The in vivo effect of nicotine bitartrate on mucociliary (mc) activity in the rabbit maxillary sinus was investigated. An animal model was used, which permitted administration of drugs directly into the artery feeding the sinus and simultaneous recording of changes in the mc activity. When nicotine was given ia (0.5-10.0 micrograms/kg) it resulted in a brief (1 min at most) acceleration of the mc wave frequency. The response was dose-dependent and a maximum increase of 34.9% was recorded at a dose of 10.0 micrograms/kg. The response was inhibited by a preceding injection of the ganglionic blocker hexamethonium (0.2 mg/kg) or the cholinergic antagonist atropine (0.2 mg/kg). The alpha and beta-adrenoceptor antagonists phentolamine (0.2 mg/kg) and propranolol (0.2 mg/kg) did not influence the response to nicotine injection. It is concluded that the acceleration of mc wave frequency after nicotine administration is probably mediated via stimulation of nicotinic receptors on postganglionic parasympathetic nerve cells.
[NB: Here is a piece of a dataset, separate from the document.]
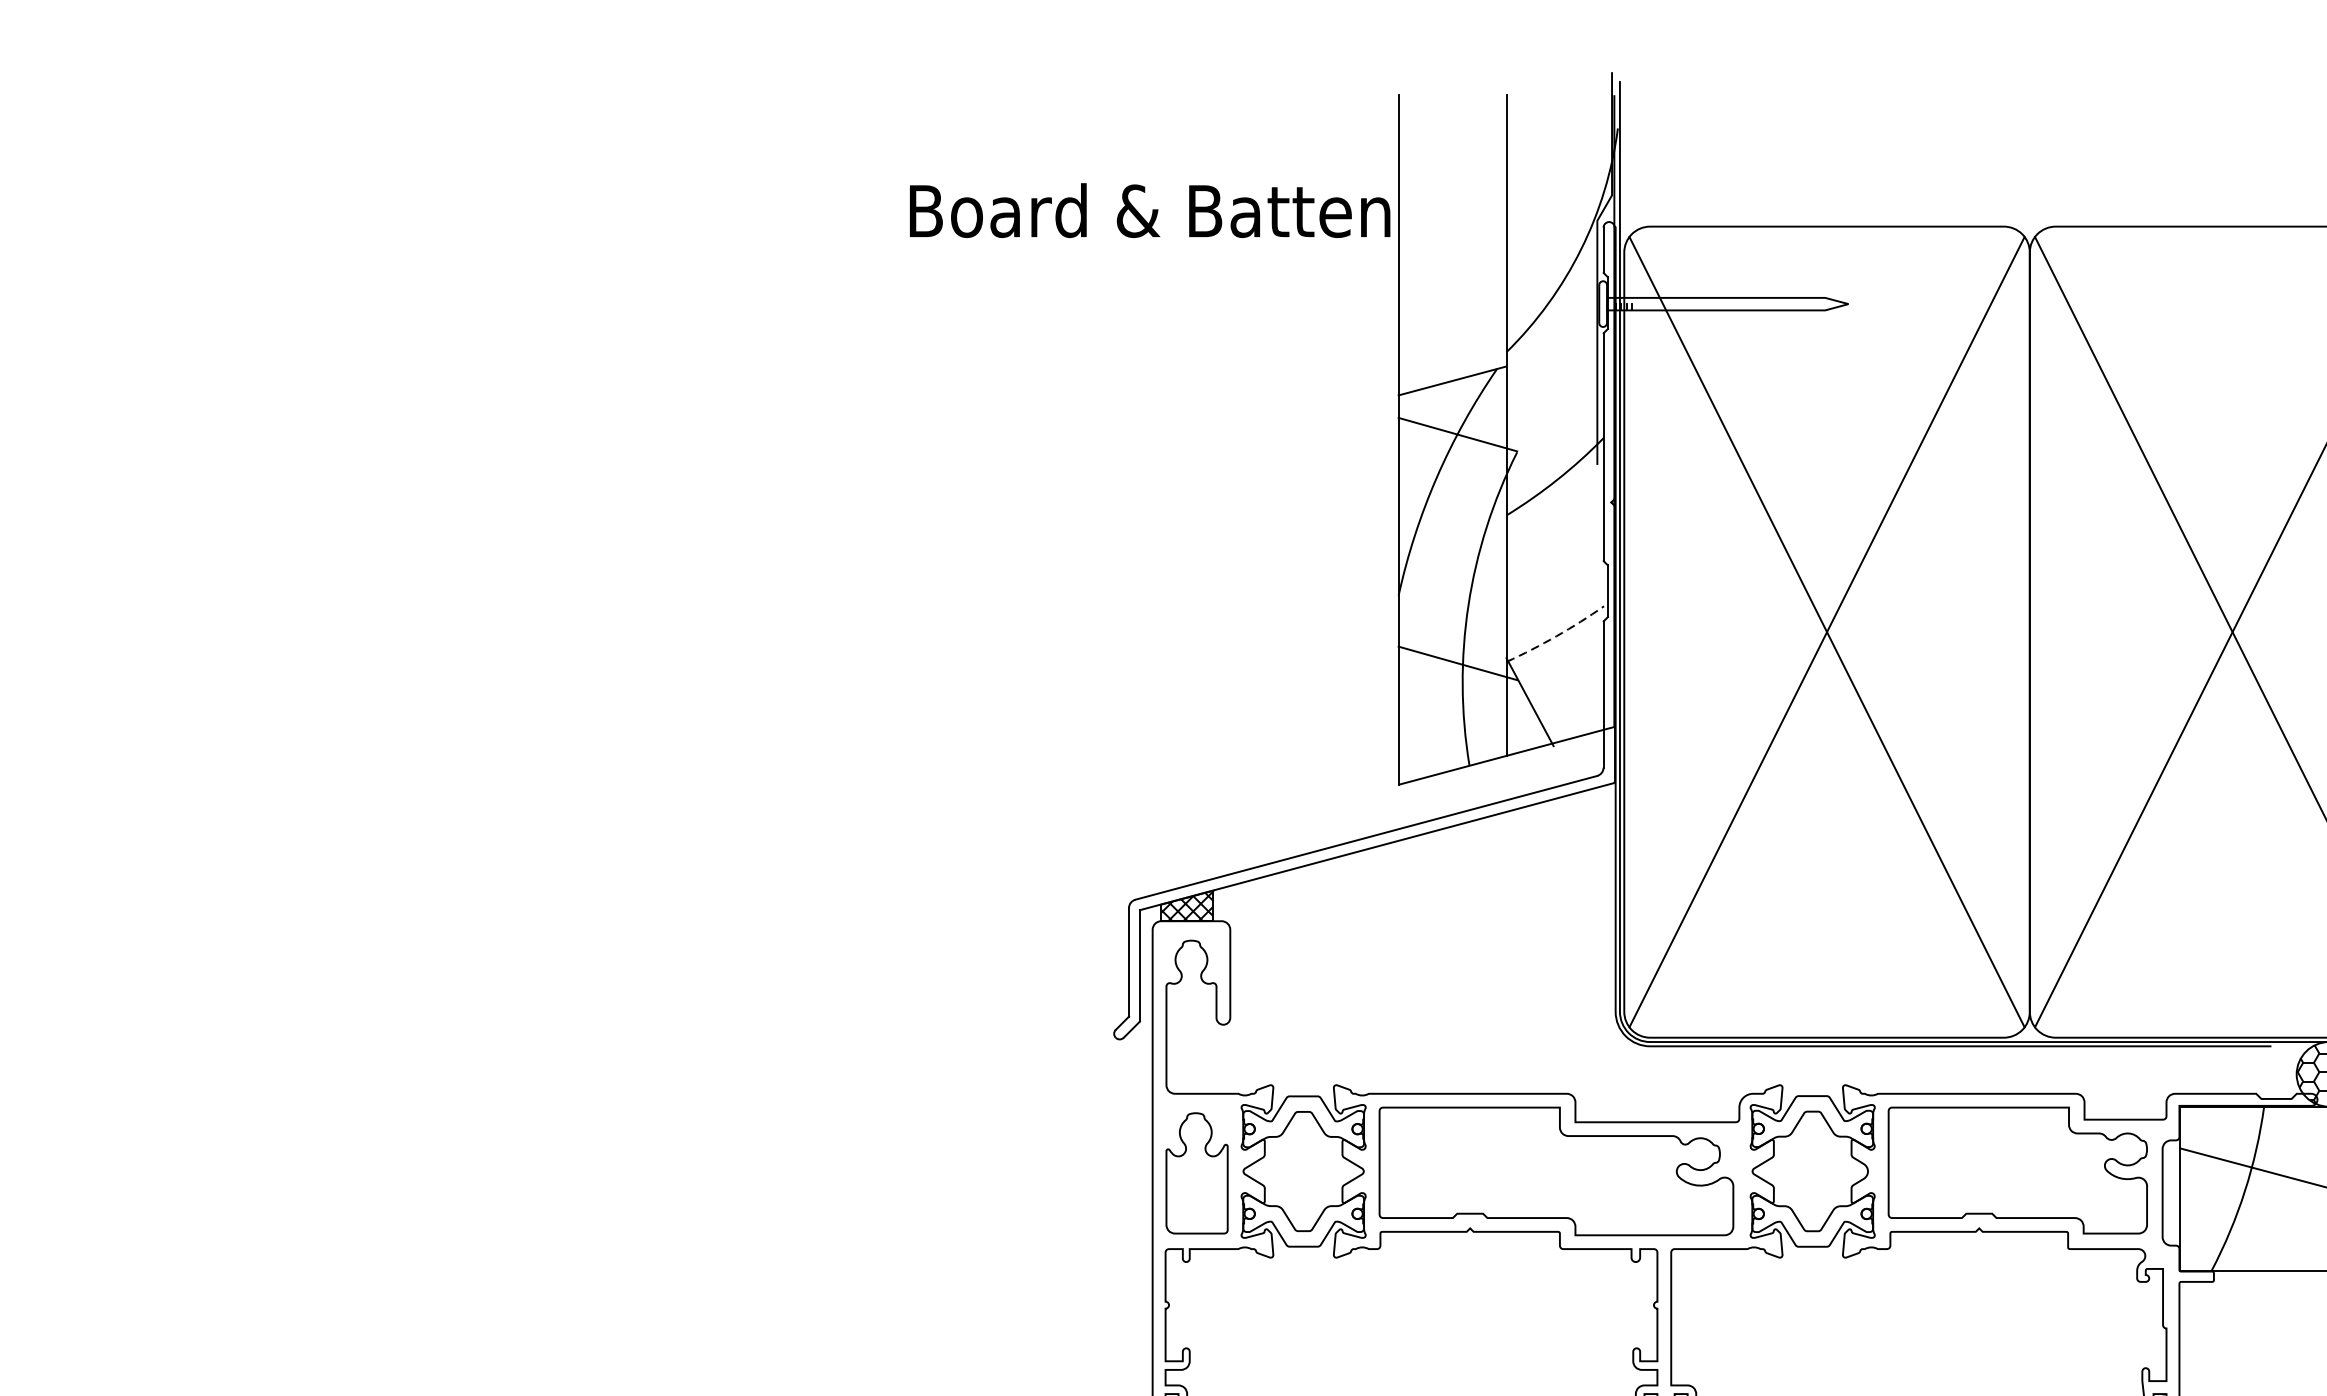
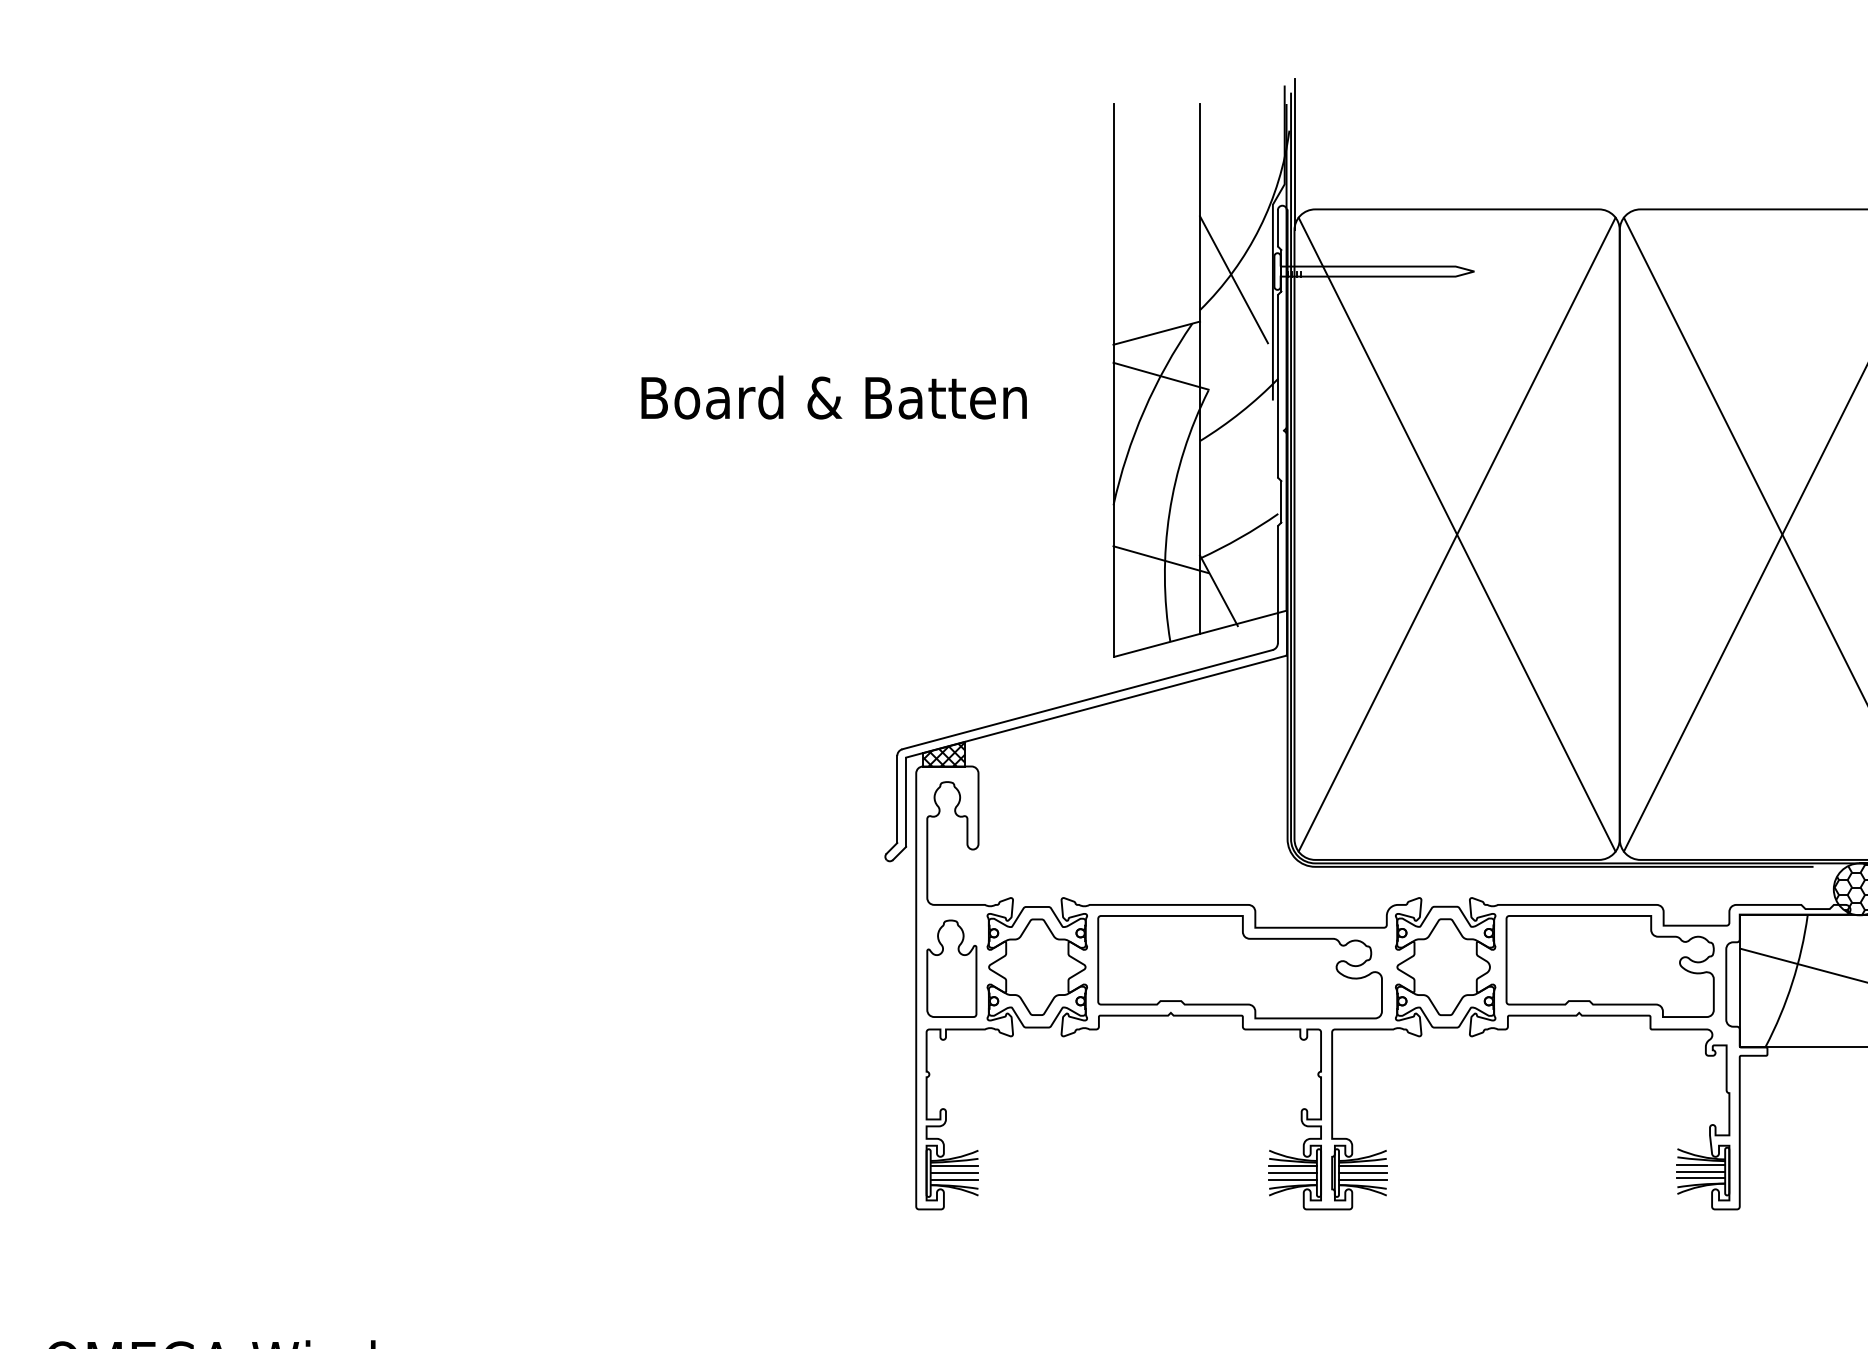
line: (1624, 158) -> (1294, 154), added
text: (1149, 210) -> (833, 397), moved
line: (1548, 314) -> (1233, 279), added
arc: (1556, 635) -> (1240, 537), dashed -> solid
研究了酒石酸尼古丁对兔上颌窦黏膜纤毛(mc)活性的体内效应。采用了一种动物模型,该模型允许将药物直接注入供应窦的动脉,并同时记录mc活性的变化。当经动脉注射尼古丁(0.5 - 10.0微克/千克)时,可导致mc波频率短暂(最多1分钟)加速。该反应呈剂量依赖性,在剂量为10.0微克/千克时记录到最大增加34.9%。预先注射神经节阻滞剂六甲铵(0.2毫克/千克)或胆碱能拮抗剂阿托品(0.2毫克/千克)可抑制该反应。α和β肾上腺素能受体拮抗剂酚妥拉明(0.2毫克/千克)和普萘洛尔(0.2毫克/千克)不影响对尼古丁注射的反应。得出的结论是,尼古丁给药后mc波频率的加速可能是通过刺激节后副交感神经细胞上的烟碱受体介导的。